LONDON - Millions of pounds worth of criminal assets, including luxury homes and jewellery, will remain out of the reach of the British state after a landmark ruling by the Appeal Court.
The wife of a convicted drug smuggler successfully argued in court it was illegal for authorities to confiscate her share of the couple's wealth.
Britain's law enforcement and prosecuting agencies, including Customs and the Serious Organised Crime Agency, are studying the implications of the ruling, which leaves them powerless to confiscate criminal proceeds from a spouse who has not been convicted of any offence where property is jointly owned.

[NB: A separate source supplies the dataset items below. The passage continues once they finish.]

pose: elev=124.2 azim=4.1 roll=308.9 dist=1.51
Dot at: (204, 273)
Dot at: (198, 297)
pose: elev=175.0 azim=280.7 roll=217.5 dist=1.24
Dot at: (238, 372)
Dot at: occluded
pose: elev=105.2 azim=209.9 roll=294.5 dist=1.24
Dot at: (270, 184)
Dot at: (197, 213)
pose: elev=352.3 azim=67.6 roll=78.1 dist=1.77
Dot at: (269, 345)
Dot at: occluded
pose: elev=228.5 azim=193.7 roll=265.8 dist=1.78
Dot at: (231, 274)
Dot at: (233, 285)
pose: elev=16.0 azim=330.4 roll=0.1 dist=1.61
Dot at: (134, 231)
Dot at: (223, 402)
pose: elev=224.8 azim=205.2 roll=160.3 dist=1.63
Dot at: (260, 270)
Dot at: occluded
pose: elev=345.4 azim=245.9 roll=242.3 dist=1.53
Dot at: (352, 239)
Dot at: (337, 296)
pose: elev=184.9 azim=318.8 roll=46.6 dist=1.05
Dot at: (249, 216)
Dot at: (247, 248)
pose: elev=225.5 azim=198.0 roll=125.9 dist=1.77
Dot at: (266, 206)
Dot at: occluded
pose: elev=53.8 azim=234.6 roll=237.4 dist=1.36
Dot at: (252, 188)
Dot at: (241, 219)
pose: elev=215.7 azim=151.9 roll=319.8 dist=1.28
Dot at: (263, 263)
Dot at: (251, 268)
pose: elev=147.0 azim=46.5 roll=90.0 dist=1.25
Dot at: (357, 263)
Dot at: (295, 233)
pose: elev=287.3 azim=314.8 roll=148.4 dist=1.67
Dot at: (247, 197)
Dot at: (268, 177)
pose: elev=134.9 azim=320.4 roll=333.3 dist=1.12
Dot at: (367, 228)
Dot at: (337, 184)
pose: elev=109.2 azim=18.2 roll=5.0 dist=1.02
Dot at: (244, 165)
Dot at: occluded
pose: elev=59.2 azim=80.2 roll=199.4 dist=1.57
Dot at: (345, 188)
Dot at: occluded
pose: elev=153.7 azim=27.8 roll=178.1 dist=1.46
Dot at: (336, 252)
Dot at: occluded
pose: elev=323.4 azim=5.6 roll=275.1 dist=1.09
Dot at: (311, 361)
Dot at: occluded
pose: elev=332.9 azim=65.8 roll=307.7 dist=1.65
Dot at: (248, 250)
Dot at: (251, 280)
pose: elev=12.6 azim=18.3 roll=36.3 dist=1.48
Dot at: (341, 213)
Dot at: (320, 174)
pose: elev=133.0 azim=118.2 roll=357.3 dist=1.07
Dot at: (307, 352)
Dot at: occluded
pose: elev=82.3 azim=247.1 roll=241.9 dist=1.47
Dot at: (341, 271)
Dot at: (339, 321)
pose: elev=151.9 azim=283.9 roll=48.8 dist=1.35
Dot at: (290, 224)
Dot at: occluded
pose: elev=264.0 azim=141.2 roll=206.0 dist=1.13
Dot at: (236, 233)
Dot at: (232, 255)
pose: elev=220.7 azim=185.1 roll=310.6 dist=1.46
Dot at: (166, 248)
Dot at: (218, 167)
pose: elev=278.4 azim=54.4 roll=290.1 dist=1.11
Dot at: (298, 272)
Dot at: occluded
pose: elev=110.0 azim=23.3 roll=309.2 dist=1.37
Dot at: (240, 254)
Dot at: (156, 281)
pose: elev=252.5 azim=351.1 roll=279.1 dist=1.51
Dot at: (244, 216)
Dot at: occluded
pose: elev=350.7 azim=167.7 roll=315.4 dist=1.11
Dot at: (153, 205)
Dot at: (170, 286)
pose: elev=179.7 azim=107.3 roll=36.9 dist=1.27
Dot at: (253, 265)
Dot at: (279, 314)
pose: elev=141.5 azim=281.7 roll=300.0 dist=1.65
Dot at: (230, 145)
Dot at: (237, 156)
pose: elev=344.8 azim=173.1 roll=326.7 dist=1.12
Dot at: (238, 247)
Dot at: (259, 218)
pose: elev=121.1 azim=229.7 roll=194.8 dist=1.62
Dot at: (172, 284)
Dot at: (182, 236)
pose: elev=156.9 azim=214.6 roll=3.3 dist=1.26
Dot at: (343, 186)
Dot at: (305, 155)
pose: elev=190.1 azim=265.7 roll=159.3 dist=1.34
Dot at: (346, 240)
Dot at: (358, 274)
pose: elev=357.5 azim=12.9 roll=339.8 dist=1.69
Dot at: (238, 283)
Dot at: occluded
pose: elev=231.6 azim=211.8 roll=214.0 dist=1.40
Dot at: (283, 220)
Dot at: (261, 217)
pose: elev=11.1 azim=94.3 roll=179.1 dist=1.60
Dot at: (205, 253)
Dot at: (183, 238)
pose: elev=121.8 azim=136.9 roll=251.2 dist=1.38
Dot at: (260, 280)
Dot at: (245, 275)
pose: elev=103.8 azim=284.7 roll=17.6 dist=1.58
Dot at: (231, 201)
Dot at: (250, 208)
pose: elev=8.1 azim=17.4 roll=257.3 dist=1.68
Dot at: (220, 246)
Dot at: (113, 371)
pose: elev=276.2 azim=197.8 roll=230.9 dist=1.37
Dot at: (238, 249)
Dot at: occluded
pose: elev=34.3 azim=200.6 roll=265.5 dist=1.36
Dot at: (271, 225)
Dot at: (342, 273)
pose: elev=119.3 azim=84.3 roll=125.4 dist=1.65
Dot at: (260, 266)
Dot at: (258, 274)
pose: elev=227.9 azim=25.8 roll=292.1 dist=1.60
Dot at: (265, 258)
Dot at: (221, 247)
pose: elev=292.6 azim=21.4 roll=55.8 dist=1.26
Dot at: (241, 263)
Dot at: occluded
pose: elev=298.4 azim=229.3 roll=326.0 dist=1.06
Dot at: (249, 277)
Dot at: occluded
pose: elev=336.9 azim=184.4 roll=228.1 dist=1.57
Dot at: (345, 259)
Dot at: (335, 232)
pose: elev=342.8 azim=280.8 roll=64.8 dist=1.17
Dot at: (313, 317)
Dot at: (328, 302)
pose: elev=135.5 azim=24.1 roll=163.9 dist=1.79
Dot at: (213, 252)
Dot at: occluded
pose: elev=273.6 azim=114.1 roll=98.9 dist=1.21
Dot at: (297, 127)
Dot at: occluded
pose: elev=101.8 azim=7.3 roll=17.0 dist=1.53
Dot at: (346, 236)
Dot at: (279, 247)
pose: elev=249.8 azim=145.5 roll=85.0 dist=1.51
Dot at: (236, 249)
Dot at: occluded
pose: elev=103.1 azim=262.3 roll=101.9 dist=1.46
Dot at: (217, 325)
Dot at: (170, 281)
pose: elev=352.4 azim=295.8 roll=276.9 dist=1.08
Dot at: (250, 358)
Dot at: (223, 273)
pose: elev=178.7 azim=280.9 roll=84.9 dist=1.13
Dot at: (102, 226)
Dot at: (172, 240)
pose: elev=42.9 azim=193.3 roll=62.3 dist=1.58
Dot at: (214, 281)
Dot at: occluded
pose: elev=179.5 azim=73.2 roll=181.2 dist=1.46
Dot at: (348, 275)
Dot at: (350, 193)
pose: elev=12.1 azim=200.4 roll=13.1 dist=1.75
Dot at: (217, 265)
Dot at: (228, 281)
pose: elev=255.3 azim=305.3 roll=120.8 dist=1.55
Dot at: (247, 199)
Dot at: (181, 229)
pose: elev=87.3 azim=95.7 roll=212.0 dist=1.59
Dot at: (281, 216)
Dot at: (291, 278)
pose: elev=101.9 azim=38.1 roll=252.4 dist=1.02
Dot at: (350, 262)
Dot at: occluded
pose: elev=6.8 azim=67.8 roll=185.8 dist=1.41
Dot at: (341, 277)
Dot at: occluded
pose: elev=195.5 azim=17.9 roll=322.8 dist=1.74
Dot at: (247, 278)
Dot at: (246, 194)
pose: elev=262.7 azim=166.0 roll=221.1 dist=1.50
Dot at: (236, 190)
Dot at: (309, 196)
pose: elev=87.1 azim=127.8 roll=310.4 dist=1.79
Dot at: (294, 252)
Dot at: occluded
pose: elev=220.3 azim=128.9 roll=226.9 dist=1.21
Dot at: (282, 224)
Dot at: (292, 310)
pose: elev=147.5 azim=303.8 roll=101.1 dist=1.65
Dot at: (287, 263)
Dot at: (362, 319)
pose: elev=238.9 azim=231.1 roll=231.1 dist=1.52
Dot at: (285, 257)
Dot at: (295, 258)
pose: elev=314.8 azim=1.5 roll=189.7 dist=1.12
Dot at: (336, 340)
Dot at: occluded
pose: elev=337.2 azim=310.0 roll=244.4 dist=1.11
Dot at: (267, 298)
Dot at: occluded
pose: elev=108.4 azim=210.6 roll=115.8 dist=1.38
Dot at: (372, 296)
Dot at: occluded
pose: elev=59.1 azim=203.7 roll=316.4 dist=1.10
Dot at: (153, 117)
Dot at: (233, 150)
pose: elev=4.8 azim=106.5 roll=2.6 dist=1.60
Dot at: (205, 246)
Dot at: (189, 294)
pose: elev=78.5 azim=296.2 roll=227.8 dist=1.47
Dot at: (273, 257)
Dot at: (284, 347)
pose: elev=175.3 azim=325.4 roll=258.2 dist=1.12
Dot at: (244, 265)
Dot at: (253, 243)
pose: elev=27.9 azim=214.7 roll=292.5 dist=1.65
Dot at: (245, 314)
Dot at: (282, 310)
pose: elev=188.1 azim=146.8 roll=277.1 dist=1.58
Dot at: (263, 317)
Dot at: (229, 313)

Three Court of Appeal judges said there was no "legal principle or public policy" that permitted Revenue and Customs to deprive Marion Gibson of half her share of £5,430,671 ($14,033,637) which the courts had ruled was the value of criminal proceeds her husband must pay back to the state.
Gene Gibson, 48, from Warrington, was jailed in 1999 for 25 years and given a confiscation order for conspiracy to import cocaine. At confiscation proceedings brought by the Revenue and Customs Prosecution Office in 2000, it was estimated he had made more than £38 million drug trafficking.
His wife instructed lawyers to fight the confiscation order on the grounds that she would be made "destitute" if forced to sell the family home.
The Court of Appeal held last week that Marion Gibson's half interest in the home she shared with her husband and their children, plus other financial instruments, could not be confiscated.
Criminal law experts warned last night that the ruling gave the green light to crime bosses to protect their wealth by sharing it with their wives. Rodney Warren, director of the Criminal Law Solicitors Association, said the authorities "would now be at a distinct disadvantage" in enforcing confiscation orders.